__Task directions__:
Only lines holding the word "elbow" should be copied from the material.

--

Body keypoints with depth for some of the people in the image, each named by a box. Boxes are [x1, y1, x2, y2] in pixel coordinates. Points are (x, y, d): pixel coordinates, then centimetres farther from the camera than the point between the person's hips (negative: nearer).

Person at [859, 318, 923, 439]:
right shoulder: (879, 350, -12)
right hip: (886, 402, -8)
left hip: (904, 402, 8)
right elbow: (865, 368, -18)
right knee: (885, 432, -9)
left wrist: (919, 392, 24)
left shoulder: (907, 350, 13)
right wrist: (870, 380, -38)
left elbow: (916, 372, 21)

--

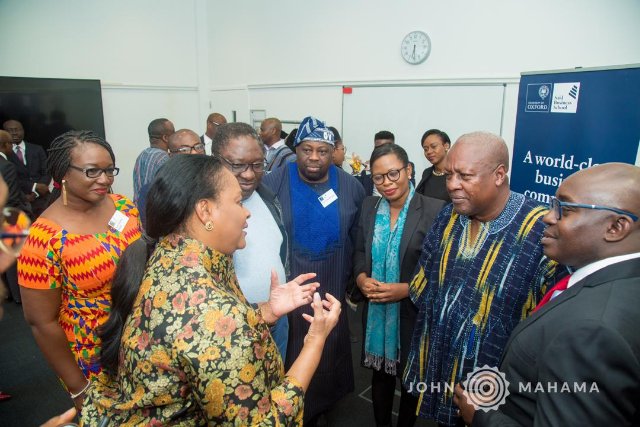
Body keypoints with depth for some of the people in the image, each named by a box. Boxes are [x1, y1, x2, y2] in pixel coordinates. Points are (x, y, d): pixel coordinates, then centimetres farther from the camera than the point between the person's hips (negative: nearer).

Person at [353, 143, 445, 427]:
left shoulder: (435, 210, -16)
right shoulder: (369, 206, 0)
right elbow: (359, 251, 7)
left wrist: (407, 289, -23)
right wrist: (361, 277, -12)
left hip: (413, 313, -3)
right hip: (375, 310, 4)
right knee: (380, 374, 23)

--

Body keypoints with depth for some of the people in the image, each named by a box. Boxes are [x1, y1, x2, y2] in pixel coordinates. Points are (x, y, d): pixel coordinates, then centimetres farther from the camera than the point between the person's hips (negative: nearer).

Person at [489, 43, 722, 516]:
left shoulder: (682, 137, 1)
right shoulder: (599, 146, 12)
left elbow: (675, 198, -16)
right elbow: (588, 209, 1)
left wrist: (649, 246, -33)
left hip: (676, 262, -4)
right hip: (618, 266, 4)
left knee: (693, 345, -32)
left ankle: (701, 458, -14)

--

__Task output__:
right elbow: (865, 368, -18)
left elbow: (916, 372, 21)
right elbow: (359, 251, 7)
left elbow: (675, 198, -16)
right elbow: (588, 209, 1)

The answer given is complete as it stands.